* Extracted records
-- start --
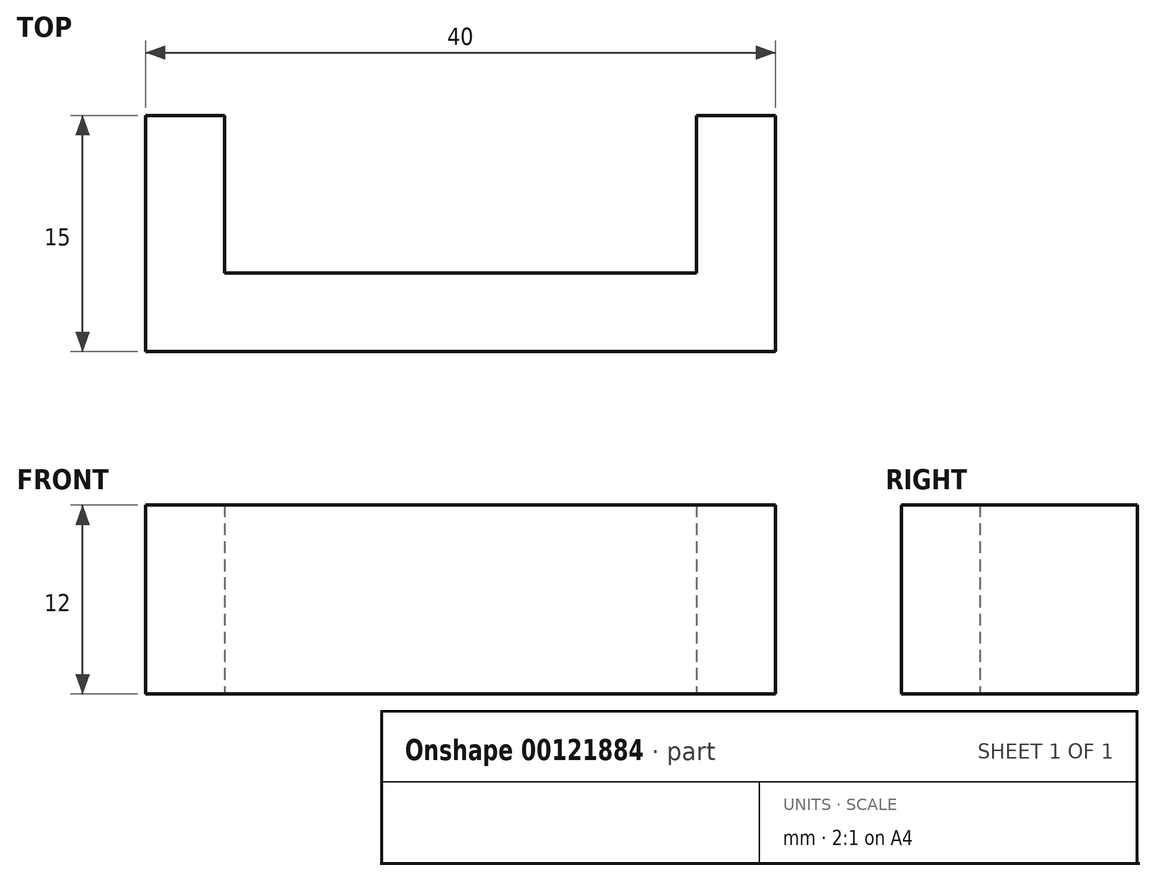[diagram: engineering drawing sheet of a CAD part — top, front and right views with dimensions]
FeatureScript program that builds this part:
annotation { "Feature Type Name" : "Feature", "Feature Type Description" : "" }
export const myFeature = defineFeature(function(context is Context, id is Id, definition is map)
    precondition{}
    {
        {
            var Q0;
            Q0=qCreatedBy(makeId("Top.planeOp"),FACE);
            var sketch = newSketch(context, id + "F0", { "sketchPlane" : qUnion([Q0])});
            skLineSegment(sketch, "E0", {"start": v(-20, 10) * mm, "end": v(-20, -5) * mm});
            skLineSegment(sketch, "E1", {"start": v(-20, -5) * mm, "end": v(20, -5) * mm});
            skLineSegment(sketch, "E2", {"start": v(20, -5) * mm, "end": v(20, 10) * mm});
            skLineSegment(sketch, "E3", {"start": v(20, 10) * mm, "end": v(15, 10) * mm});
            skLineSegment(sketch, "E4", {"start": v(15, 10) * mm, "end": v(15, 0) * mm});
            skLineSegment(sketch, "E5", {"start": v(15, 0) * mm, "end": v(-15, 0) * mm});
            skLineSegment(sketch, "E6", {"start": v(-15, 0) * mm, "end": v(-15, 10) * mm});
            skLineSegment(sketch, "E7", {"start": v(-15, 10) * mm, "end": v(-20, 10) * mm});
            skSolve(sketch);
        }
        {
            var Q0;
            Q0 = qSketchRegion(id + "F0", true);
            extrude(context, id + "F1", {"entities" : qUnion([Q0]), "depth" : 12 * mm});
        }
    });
-- end --
How many lines in the entries above contain the string "qUnion"? Reply with the number alone.

* Solution to this exercise
2